Galatians 1 | Gospel ADHD

Galatians 1 | Gospel ADHD

On our recent trip to Europe, we realized something profound about the gospel; it is dangerously easy to get sidetracked from the good news of Jesus and fall into a performance-based, religious mindset that completely subverts the gospel. This is true for countries, for churches, and for individuals.

The three countries we visited, Poland, Ukraine, and France, have each been exposed to the gospel of Jesus Christ for well over a thousand years. When you look at a map showing religious demographics, they are generally marked as “Christian” countries. It is true there are many churches or cathedrals on the landscape in these countries – usually at least one in every village or town – but that does not mean there is a strong and true Christian presence in these countries.

You see, the gospel message that once powerfully affected these countries has been lost.
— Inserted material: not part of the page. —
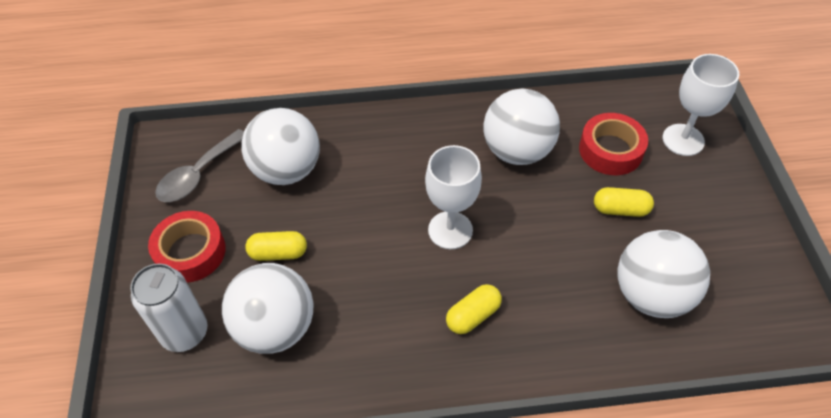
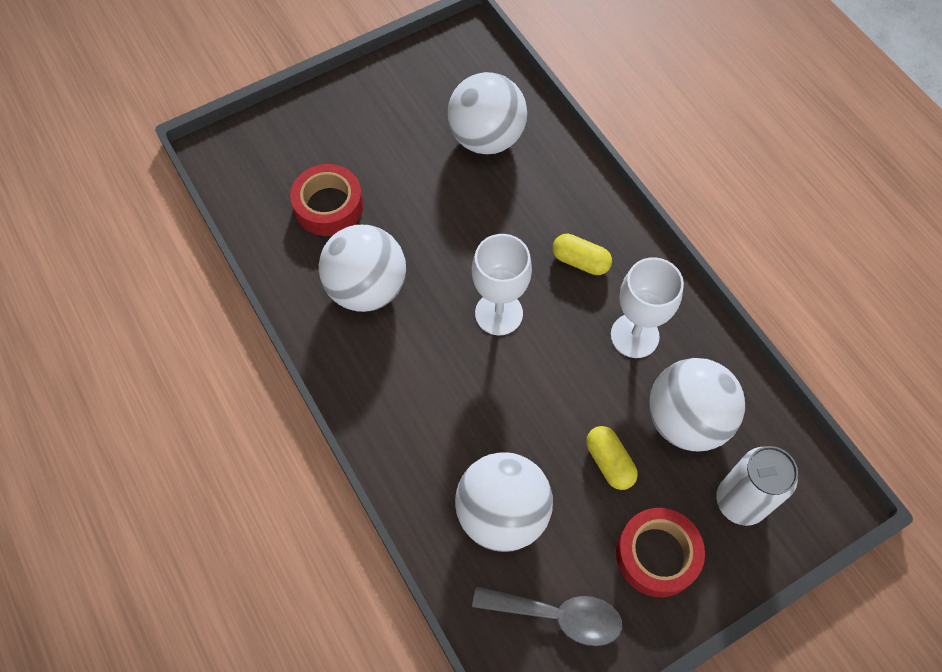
camera: 115 degrees left, 10 degrees up
(620, 209) = (403, 180): yellow capsule -> none
(683, 140) = (287, 149): white goblet -> white goblet (634, 336)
The good news of the grace of God and the finished work of Jesus Christ has been subverted by a religious system of works, prayers (often to Mary, not to Jesus) and religious hierarchy. This has left a vacuum that secular humanism has attempted to fill. For the most part, the few people who are religious in these countries know a form of religion, but they do not know the message of the gospel. According to most studies, evangelical believers make up less than 1% of the population of both France and Poland. In essence, through the centuries, they have forsaken the original message that was brought to them and have followed “another gospel”.

This is exactly what Paul was fighting against in his letter to the Galatians (Gal. 1:16-17). It is also what we must fight against in our own lives. In subtle ways, every day, those of us who believe in the message of the gospel find ourselves being distracted by or even led astray to “another gospel”. We feel our daily position with God is dependent upon our performance or even our feeling on a particular day. We trust in our ability to “be good”, rather than the finished work of Christ. This leads us into one of two traps:

1) Self-hatred – because we can’t live up to God’s standard of holiness, or

2) Self-inflation – because we mistakenly think we have lived up to the standards.

When we lose sight of the gospel, we seek to be justified by our good deeds (be our own Savior) and thereby keep control of our lives (be our own Lord). When we trust Christ as Savior and Lord, we turn from trusting our own goodness or our own self-denial for our salvation. This is Paul’s point in Galatians: we cannot begin in the spirit (the work of Christ) and expect to be perfected in the flesh (our own efforts). Moralistic people can be deeply religious, but there is no gracious transforming joy or power. Only the true gospel – the message that we are sinful and need to be saved utterly by grace – allows a person to see God as he really is (holy and just) and us as we really are (sinful and needy).

Tim Keller puts it this way: “Christians see that both their sins and their best deeds have really been ways of avoiding Jesus as Savior.”  The Apostle Paul, by the Spirit of God, was trying to cure the gospel ADHD that the Galatians were suffering from. The prescription was then, and is now, a fresh look at the person and work of Jesus Christ.